Print exactly the lines from the one containing "right shoulder: (165, 268)" through the last line of the listing, both included.

*** Data to process Section Begins ***

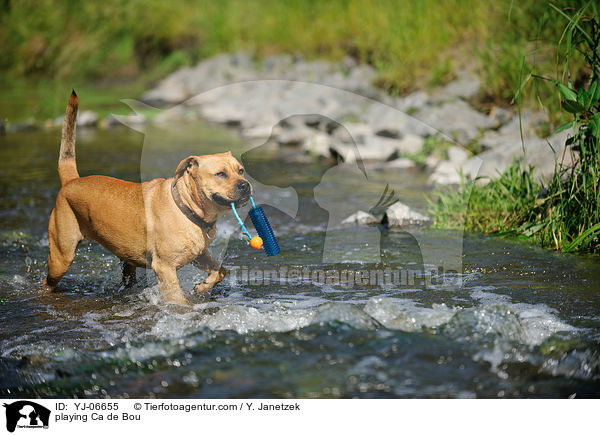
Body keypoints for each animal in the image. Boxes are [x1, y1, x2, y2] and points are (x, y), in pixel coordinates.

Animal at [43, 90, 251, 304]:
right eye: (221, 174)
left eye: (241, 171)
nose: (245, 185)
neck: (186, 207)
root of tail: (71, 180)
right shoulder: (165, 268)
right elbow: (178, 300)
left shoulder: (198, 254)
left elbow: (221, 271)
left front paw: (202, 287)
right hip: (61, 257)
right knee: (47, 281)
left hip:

*** Data to process Section Ends ***

▶ [Exercise answer]
right shoulder: (165, 268)
right elbow: (178, 300)
left shoulder: (198, 254)
left elbow: (221, 271)
left front paw: (202, 287)
right hip: (61, 257)
right knee: (47, 281)
left hip:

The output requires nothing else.